– Да вы чего? – удивился глюченый, смешно хлопая глазами. Уши у него торчали в разные стороны, и был он весь неряшлив. Но глаза его светились любовью к Ее и к Его Величествам.
– Иди-иди! – приказал Его Величество. – Я потом как-нибудь сам к тебе заскочу. Вот ведь привязался! И чего ты его так невзлюбила-то? – удивился он, оборачиваясь к Ее Величеству. – Был мне когда-то друг.
– Могу объяснить… Я через него синдром болевой объясняла, пока ты полубесчувственно зенки пялил, которые на прицеп позарятся. Нарисовала я им, где и как убьют их, обрисовала кто и за что. И если душа подмену заметит, на твою головушку объяснение начнет примерять. Берегу нашу землю, ум наш берегу! Один он у нас с тобой на двоих! Хочешь меня в могилу известь?
– А как это? – удивился Его Величество. – У нас, у избранных, столько всего, что я никак не запомню: когда одно, когда другое, – он тяжело вздохнул. – Может, не стать мне настоящим вампиром? Вы говорите, то душа плохо, то хорошо, то проклятые клятву на Небо несут, а то вдов плодим, чтобы кровь пить… И вроде как мы же их и прижимаем… Сложно это все, запутался я.

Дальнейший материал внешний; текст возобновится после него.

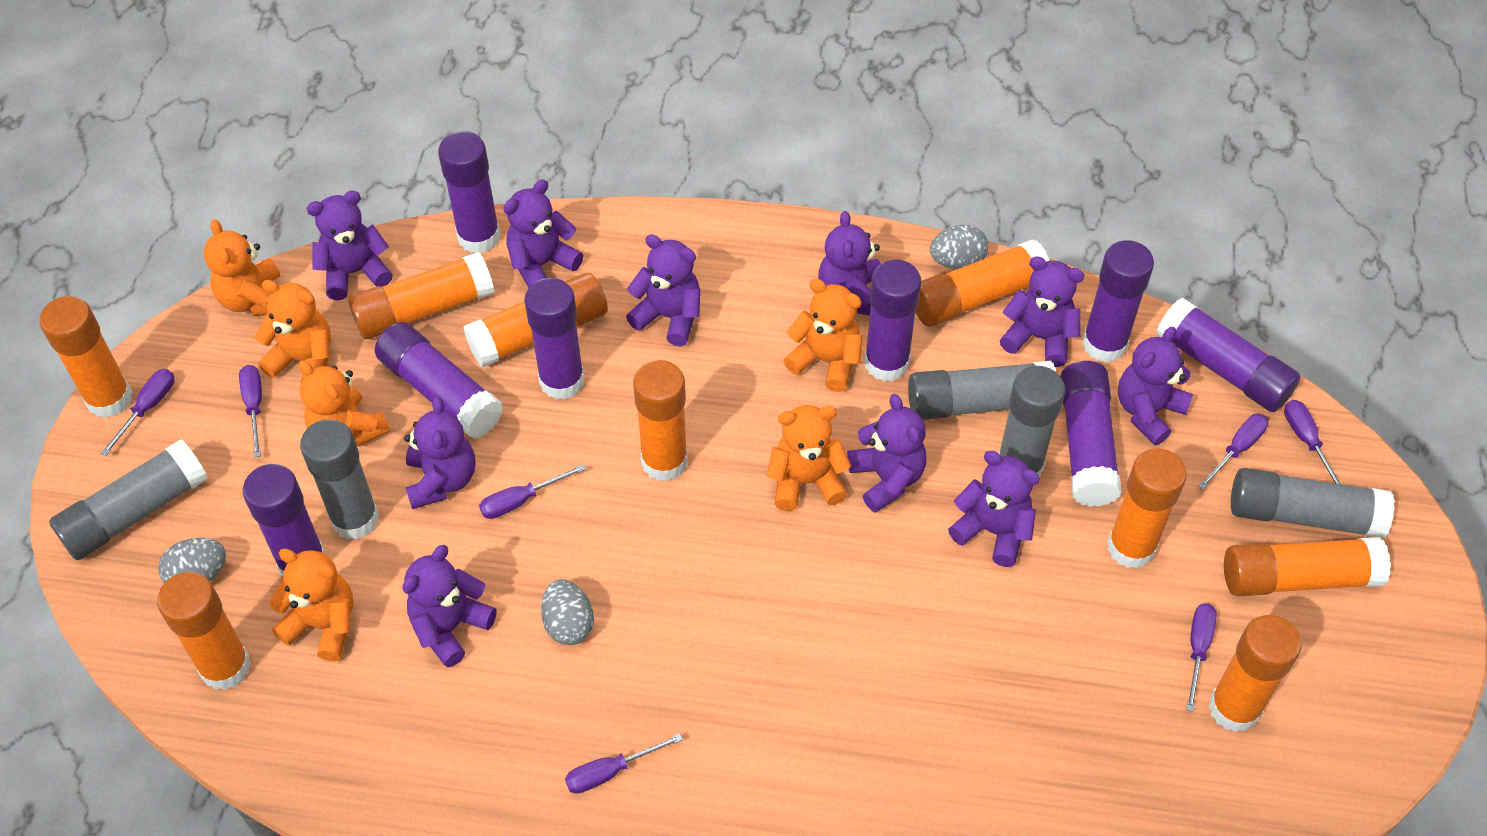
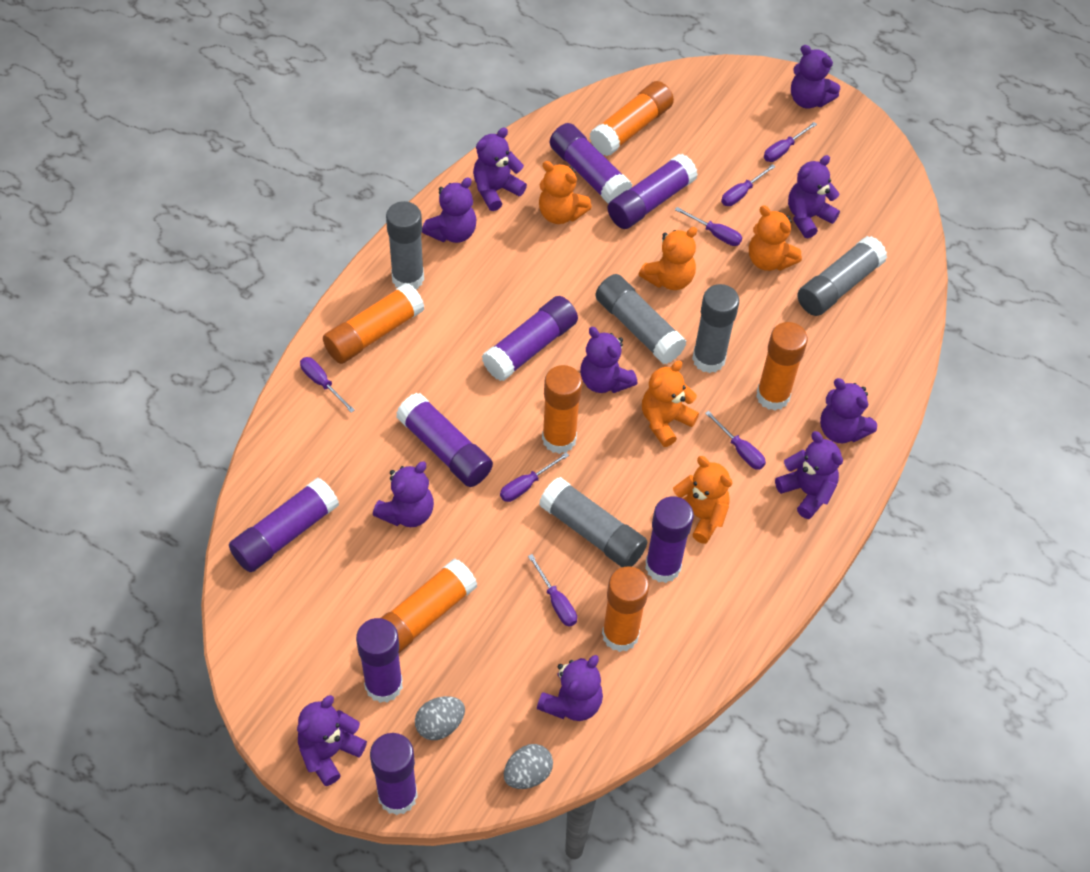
grey egg: [159,538,226,583] [541,579,594,645] [930,225,989,269] = 3 -> [415,696,465,740] [504,744,553,789] = 2
orange glue stick: [40,296,132,418] [157,572,251,690] [349,252,495,339] [463,273,608,367] [633,360,688,481] [915,239,1049,327] [1107,448,1187,568] [1209,615,1302,732] [1224,537,1391,596] = 9 -> [323,283,425,364] [381,559,477,653] [542,365,582,454] [590,81,674,156] [602,566,649,652] [756,322,808,410] = 6
orange teddy bear: [204,219,280,316] [254,280,331,383] [269,549,353,662] [299,360,390,447] [767,405,851,511] [784,279,862,392] = 6 -> [539,161,592,224] [639,227,697,290] [642,361,699,447] [673,456,732,544] [749,205,802,271] = 5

– Клятва на Небо вознесется, воскреснешь – само придет, – успокоила она мужа. – Я дала тебе кровь мою и плоть мою, заключив с тобою новый завет. Моя кровь не есть ли лучшее питье, а плоть моя – лучший хлеб?! Что они? Это питье и хлеб, который сходят к тебе с Небес. И пребываешь в благодати, когда со мной – и умыт, и прощен, и возвеличен. А пролитую кровь надобно восстанавливать… Взыщется кровь всех неправедных, сказал Спаситель – и поставил нас над миром, вручив нам жезл пасти свое стадо.
Его Величества уже в который раз тяжело вздохнул.
– Меня ведь даже на кровь особо и не тянет, тошнит порой. Но понимаю, не все любят томатный сок, что ж, помидоры не выращивать? Но как можно болезнь объяснить на другом человеке?
Ее Величество посмотрела на мужа с жалостью. Она не хотела его потерять, и поэтому избегала откровенных объяснений, пока не стал настоящим вампиром, чтобы не получилось, как с отцом, который поприсутствовал на наложении Зова и Проклятья, и на себя приложив, вспомнив вдруг потаскуху подзаборную, ради которой мать бросил, и отродье это, нагульное. Мысли ее спокойные, взвешенные, уверенные, а он, хотя уже давно живет так же, иногда получает новые ощущения, чувствует и боль, и сомнения.